## What the task asks
Substitute "Seguidores" for each occurrence of "Followers" in the records below, and write the records out again with nothing else altered.

═══ Source material ═══

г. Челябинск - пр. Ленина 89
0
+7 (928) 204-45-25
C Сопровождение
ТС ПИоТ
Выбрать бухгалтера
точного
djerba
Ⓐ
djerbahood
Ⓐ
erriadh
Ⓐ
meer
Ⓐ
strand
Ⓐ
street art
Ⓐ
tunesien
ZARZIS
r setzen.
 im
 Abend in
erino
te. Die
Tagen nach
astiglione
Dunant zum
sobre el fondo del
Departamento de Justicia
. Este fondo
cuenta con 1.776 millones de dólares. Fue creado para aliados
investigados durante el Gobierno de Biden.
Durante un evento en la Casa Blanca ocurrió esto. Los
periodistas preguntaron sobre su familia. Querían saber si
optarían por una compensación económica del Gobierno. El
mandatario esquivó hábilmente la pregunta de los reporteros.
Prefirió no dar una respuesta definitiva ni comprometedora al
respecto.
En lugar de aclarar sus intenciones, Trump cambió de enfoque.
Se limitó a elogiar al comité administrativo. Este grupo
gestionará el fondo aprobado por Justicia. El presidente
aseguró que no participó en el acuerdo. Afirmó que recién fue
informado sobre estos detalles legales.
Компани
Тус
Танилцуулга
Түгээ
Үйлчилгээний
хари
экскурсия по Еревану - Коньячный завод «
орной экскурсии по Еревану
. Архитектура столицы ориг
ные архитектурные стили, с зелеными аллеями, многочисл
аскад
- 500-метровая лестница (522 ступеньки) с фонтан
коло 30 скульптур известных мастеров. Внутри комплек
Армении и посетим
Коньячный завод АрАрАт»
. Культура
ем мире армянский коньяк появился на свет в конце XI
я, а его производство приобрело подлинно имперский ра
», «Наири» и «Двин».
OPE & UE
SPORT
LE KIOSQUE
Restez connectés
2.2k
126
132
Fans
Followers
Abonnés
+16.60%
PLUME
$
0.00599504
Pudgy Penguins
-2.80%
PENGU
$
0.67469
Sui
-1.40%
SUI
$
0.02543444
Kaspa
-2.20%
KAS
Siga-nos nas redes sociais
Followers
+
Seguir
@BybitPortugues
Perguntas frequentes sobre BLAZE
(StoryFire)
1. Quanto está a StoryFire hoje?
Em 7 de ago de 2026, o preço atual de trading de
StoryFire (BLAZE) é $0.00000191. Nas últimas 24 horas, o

═══

## Answer for this exercise
г. Челябинск - пр. Ленина 89
0
+7 (928) 204-45-25
C Сопровождение
ТС ПИоТ
Выбрать бухгалтера
точного
djerba
Ⓐ
djerbahood
Ⓐ
erriadh
Ⓐ
meer
Ⓐ
strand
Ⓐ
street art
Ⓐ
tunesien
ZARZIS
r setzen.
 im
 Abend in
erino
te. Die
Tagen nach
astiglione
Dunant zum
sobre el fondo del
Departamento de Justicia
. Este fondo
cuenta con 1.776 millones de dólares. Fue creado para aliados
investigados durante el Gobierno de Biden.
Durante un evento en la Casa Blanca ocurrió esto. Los
periodistas preguntaron sobre su familia. Querían saber si
optarían por una compensación económica del Gobierno. El
mandatario esquivó hábilmente la pregunta de los reporteros.
Prefirió no dar una respuesta definitiva ni comprometedora al
respecto.
En lugar de aclarar sus intenciones, Trump cambió de enfoque.
Se limitó a elogiar al comité administrativo. Este grupo
gestionará el fondo aprobado por Justicia. El presidente
aseguró que no participó en el acuerdo. Afirmó que recién fue
informado sobre estos detalles legales.
Компани
Тус
Танилцуулга
Түгээ
Үйлчилгээний
хари
экскурсия по Еревану - Коньячный завод «
орной экскурсии по Еревану
. Архитектура столицы ориг
ные архитектурные стили, с зелеными аллеями, многочисл
аскад
- 500-метровая лестница (522 ступеньки) с фонтан
коло 30 скульптур известных мастеров. Внутри комплек
Армении и посетим
Коньячный завод АрАрАт»
. Культура
ем мире армянский коньяк появился на свет в конце XI
я, а его производство приобрело подлинно имперский ра
», «Наири» и «Двин».
OPE & UE
SPORT
LE KIOSQUE
Restez connectés
2.2k
126
132
Fans
Seguidores
Abonnés
+16.60%
PLUME
$
0.00599504
Pudgy Penguins
-2.80%
PENGU
$
0.67469
Sui
-1.40%
SUI
$
0.02543444
Kaspa
-2.20%
KAS
Siga-nos nas redes sociais
Seguidores
+
Seguir
@BybitPortugues
Perguntas frequentes sobre BLAZE
(StoryFire)
1. Quanto está a StoryFire hoje?
Em 7 de ago de 2026, o preço atual de trading de
StoryFire (BLAZE) é $0.00000191. Nas últimas 24 horas, o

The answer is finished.